Entries excerpted from a collection
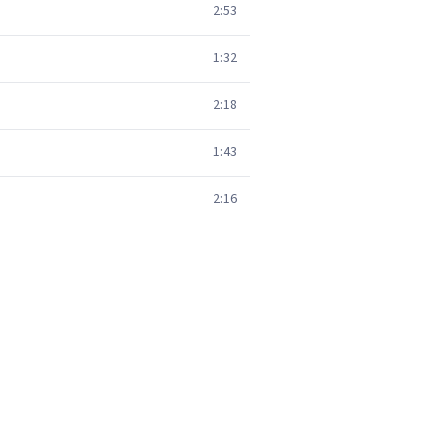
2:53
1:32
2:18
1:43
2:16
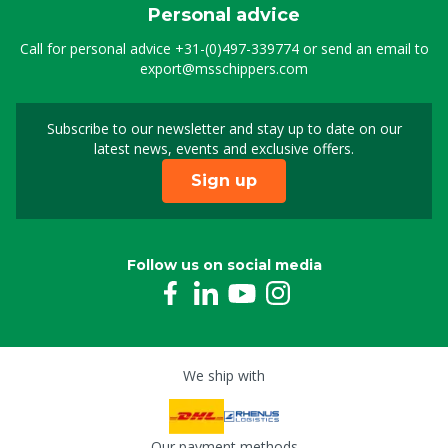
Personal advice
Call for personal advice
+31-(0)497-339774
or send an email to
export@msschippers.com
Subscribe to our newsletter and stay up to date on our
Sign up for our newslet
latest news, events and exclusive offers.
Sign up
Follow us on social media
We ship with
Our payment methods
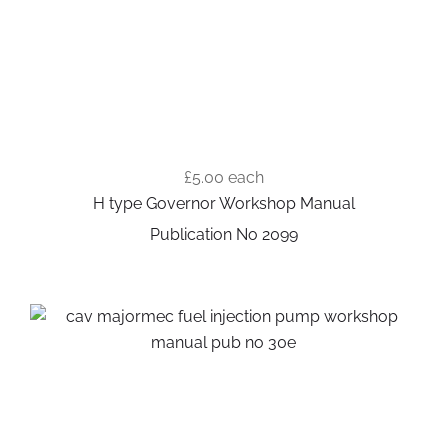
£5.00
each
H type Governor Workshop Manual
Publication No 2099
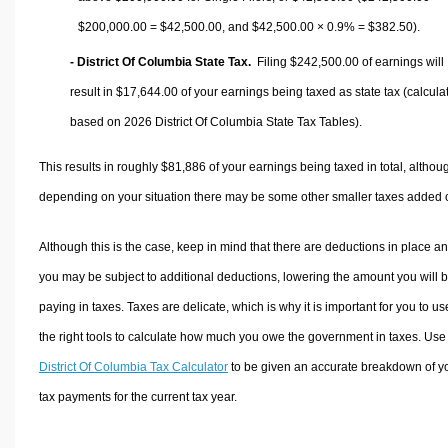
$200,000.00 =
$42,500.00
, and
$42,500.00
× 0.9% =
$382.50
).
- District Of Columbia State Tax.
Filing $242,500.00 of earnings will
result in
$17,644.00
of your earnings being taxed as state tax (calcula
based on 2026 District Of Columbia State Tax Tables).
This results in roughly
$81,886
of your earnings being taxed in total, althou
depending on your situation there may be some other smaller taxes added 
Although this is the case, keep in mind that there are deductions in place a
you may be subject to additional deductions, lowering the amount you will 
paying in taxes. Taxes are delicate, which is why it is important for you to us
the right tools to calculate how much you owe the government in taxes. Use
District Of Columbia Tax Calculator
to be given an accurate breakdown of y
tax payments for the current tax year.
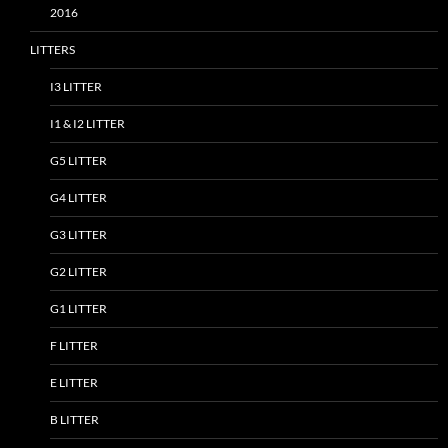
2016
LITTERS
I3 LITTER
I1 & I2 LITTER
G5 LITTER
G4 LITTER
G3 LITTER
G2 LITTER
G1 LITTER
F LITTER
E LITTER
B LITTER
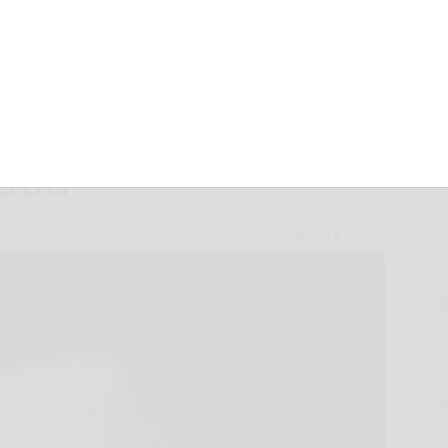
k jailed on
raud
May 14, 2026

PROBLEM REQUIREMENTS. Please swap "Workshop Manual" for "Repair Manual" throughout the entries and give every line again with nothing else changed. Leave the pictures out of your answer.

EXERCISE SOLUTION.
2:53
1:32
2:18
1:43
2:16
Personal advice
Call for personal advice
+31-(0)497-339774
or send an email to
export@msschippers.com
Subscribe to our newsletter and stay up to date on our
Sign up for our newslet
latest news, events and exclusive offers.
Sign up
Follow us on social media
We ship with
Our payment methods
£5.00
each
H type Governor Repair Manual
Publication No 2099
$200,000.00 =
$42,500.00
, and
$42,500.00
× 0.9% =
$382.50
).
- District Of Columbia State Tax.
Filing $242,500.00 of earnings will
result in
$17,644.00
of your earnings being taxed as state tax (calcula
based on 2026 District Of Columbia State Tax Tables).
This results in roughly
$81,886
of your earnings being taxed in total, althou
depending on your situation there may be some other smaller taxes added 
Although this is the case, keep in mind that there are deductions in place a
you may be subject to additional deductions, lowering the amount you will 
paying in taxes. Taxes are delicate, which is why it is important for you to us
the right tools to calculate how much you owe the government in taxes. Use
District Of Columbia Tax Calculator
to be given an accurate breakdown of y
tax payments for the current tax year.
2016
LITTERS
I3 LITTER
I1 & I2 LITTER
G5 LITTER
G4 LITTER
G3 LITTER
G2 LITTER
G1 LITTER
F LITTER
E LITTER
B LITTER
k jailed on
raud
May 14, 2026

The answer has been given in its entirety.